Reconnaissance de nos conjugualités

Victoire historique

Yves Lafontaine
Commentaires
Le 7 juin restera une date historique pour les communautés gaies et lesbiennes du Québec. Dans la conquête des droits civiques, l’adoption de la loi sur l'union civile marque une étape importante dont on ne perçoit pas encore toutes les conséquences, sans doute parce que nous sommes encore sous le choc. Et si certains sont incapables d'en comprendre la portée hautement symbolique, sociale et légale, c'est qu’ils sont, ou aveugles, ou trop centrés sur notre propre nombril. L'union civile est à l'avant-garde de tous les projets de partenariat, contrat, pacte, voire mariage, proposés par les autres pays. Car que ce soit par leur titre, ou par le contenu, ils différencient toujours les conjugalités homosexuelles de la conjugalité hétérosexuelle : le royaume des Pays-Bas permet le mariage, mais ne reconnaît pas l'adoption ni la filiation à deux hommes ou à deux femmes mariés; le mariage du Vermont n'a aucune incidence sur la fiscalisation; enfin, les régimes spécifiques pour les couples de même sexe (tels que ceux des pays scandinaves et de l’Allemagne) entérinent l'inégalité entre deux types de conjugalité.
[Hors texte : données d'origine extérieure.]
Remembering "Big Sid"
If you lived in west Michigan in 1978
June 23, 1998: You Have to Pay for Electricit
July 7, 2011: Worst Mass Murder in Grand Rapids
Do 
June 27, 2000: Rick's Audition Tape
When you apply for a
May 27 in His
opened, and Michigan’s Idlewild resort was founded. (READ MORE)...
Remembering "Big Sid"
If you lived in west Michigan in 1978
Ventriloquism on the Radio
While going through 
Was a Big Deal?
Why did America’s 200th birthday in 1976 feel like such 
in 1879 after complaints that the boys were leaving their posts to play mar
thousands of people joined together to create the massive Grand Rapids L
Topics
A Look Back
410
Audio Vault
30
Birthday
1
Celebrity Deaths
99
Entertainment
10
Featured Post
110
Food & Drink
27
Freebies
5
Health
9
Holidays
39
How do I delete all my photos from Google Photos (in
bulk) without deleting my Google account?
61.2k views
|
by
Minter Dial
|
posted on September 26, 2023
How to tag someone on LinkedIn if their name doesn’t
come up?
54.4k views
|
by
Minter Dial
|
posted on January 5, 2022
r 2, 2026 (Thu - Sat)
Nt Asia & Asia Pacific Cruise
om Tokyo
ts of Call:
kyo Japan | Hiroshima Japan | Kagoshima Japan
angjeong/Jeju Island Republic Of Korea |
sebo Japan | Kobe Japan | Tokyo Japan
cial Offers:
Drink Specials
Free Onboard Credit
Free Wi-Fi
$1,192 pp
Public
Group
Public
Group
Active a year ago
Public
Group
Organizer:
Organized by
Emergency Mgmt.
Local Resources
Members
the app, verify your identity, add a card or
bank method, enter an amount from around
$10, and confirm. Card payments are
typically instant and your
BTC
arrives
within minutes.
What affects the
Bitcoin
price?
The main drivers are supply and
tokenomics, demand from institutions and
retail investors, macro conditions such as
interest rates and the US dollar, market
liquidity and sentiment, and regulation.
L'union civile québécoise évite tous ces écueils. Ne pouvant modifier la définition du mariage, qui est de compétence fédérale, le parlement québécois a instauré un régime ouvert aussi bien aux homosexuels qu'aux hétérosexuels dont le contenu est calqué sur celui du mariage.

Il y a encore de nombreuses raisons de s'étonner et de se féliciter.
D'abord, le projet de loi a été adopté à l'unanimité, alors que l'avant-projet de loi, beaucoup moins progressiste, avait suscité des résistances de la part de parlementaires. Les audiences publiques qui ont eu lieu cet hiver ont révélé la capacité des femmes et des hommes politiques a évoluer dans des domaines qu'ils connaissaient peu ou mal. Cette empathie face aux réalités gaies et lesbiennes témoigne d'une évolution peu banale de la société et de ceux et celles qui la représentent. Il faut en particulier rendre hommage à Paul Bégin, le ministre de la Justice, qui a fait preuve d’une écoute très attentive et d’une grande ouverture d’esprit.

Dans ce dénouement rapide, à peine six mois, il ne faudrait pas oublier l'extraordinaire travail de la Coalition québécoise pour la reconnaissance des conjoints et conjointes de même sexe, qui a su, avec simplicité mais conviction, dire aux parlementaires et au ministre de la Justice présents, la réalité, celle des couples, des familles. Sans ces témoignages, l'union civile aurait assurément été amputée de l'adoption et de la filiation, n'aurait pas été ouverte aux couples hétérosexuels et n'aurait pas eu cette couleur profondément égalitaire. Un nom court sur toutes les lèvres, celui d'Irène Demczuk, véritable cheville ouvrière durant tous ces derniers mois. Nous nous devons de souligner la qualité de son travail et lui rendre hommage.

Finalement, l'appui des grands partenaires sociaux (syndicats et groupes de lobbys sociaux) et la solidarité communautaire ont, sans conteste, joué un rôle essentiel et déterminant dans ce tournant crucial de notre histoire, de l'histoire du Québec.